Assignment:
Render every line of text in the rows below as a JSON list of strings, one string per line, with blank lines left out. Leave the pictures out of the answer.

The data:
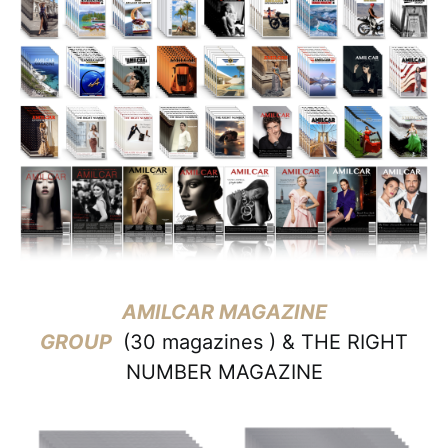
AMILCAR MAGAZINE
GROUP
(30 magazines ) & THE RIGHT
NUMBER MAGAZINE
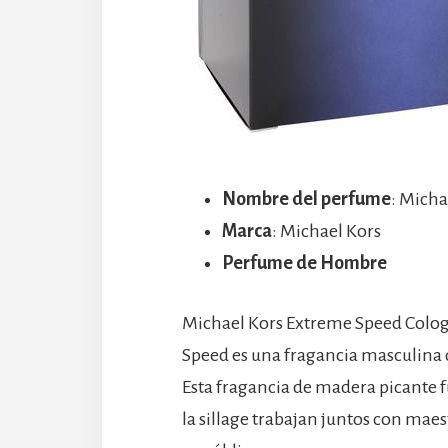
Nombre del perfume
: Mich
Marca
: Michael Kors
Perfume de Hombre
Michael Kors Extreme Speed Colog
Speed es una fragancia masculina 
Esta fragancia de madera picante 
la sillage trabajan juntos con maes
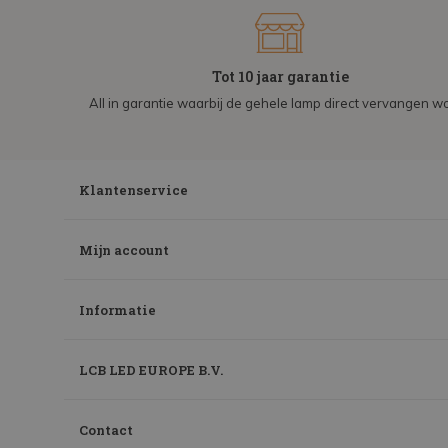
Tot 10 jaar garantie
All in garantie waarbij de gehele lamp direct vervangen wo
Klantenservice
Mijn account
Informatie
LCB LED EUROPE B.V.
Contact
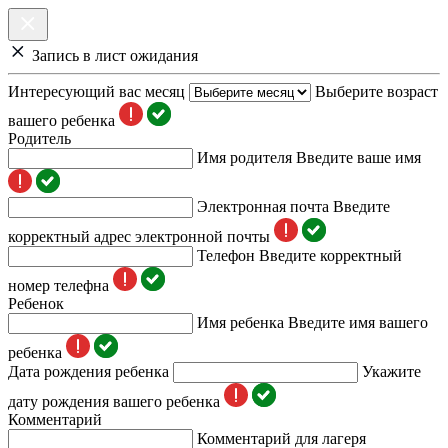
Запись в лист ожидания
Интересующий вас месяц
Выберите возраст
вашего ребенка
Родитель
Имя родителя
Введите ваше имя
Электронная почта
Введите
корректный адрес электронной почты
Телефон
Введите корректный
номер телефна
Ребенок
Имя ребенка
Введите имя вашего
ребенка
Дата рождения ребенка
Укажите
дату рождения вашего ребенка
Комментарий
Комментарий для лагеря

Your solution:
[
  "AMILCAR MAGAZINE",
  "GROUP",
  "(30 magazines ) & THE RIGHT",
  "NUMBER MAGAZINE",
  "Nombre del perfume",
  ": Mich",
  "Marca",
  ": Michael Kors",
  "Perfume de Hombre",
  "Michael Kors Extreme Speed Colog",
  "Speed es una fragancia masculina ",
  "Esta fragancia de madera picante ",
  "la sillage trabajan juntos con maes",
  "Tot 10 jaar garantie",
  "All in garantie waarbij de gehele lamp direct vervangen wo",
  "Klantenservice",
  "Mijn account",
  "Informatie",
  "LCB LED EUROPE B.V.",
  "Contact",
  "Запись в лист ожидания",
  "Интересующий вас месяц",
  "Выберите возраст",
  "вашего ребенка",
  "Родитель",
  "Имя родителя",
  "Введите ваше имя",
  "Электронная почта",
  "Введите",
  "корректный адрес электронной почты",
  "Телефон",
  "Введите корректный",
  "номер телефна",
  "Ребенок",
  "Имя ребенка",
  "Введите имя вашего",
  "ребенка",
  "Дата рождения ребенка",
  "Укажите",
  "дату рождения вашего ребенка",
  "Комментарий",
  "Комментарий для лагеря"
]